Já no sec. XX, durante o Estado Novo, aos ciganos esteve vedado o acesso à habitação, sendo alvo de disposições discriminatórias, como a norma da GNR que determinava uma “severa vigilância” às populações ciganas. Apenas depois do 25 de abril, os ciganos puderam começar a viver sob o mesmo regime legislativo que os restantes portugueses.
A Figueira em particular, tem uma comunidade cigana muito autónoma que decidiu ultrapassar as vicissitudes do passado, implementado com sucesso projetos europeus de promoção de políticas de inclusão, em especial no domínio da educação, com resultados no aumento da taxa de escolaridade e no acesso e conclusão de cursos do ensino superior. A autarquia tem respondido positivamente a iniciativas locais no âmbito dos projetos Opré Chavalé, Letras Nómadas ou a Roma TV.

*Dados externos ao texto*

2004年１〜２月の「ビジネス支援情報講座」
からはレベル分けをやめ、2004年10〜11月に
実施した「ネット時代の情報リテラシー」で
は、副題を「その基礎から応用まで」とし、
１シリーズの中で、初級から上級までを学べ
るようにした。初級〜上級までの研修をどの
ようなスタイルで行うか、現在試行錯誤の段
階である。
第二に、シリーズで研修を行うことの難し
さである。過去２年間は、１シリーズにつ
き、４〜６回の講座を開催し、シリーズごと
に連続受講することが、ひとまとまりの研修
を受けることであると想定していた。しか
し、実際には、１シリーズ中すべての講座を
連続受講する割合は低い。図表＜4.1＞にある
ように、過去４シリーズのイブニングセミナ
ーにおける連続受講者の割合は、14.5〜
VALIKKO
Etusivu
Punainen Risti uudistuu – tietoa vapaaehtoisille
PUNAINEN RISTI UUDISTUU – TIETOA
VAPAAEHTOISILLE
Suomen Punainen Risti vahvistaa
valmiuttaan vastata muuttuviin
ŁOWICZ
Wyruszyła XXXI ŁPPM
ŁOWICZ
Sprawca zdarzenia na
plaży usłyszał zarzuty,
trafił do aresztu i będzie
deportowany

Ao longo destes anos, tive o privilégio de trabalhar com figueirenses ciganos em diversas iniciativas políticas e candidaturas autárquicas. Conheço a ponderação, a determinação e o entusiasmo com que se batem pelo seu futuro. Não podemos, por isso, tolerar práticas discriminatórios que lesam estes nossos concidadãos no acesso à habitação, saúde e educação. Não podemos ser indiferentes aos sapinhos racistas à entrada das lojas ou aos insultos criminosos (incitação à violência, ameaças de morte e de genocídio) de que são quotidianamente alvo nas cavernas do partido de André Ventura nas redes sociais. Como nos mostraram recentemente a Grécia e a Eslováquia, ou ainda o caso Zemmour em França, estas práticas requerem a aplicação de penas severas aos infratores.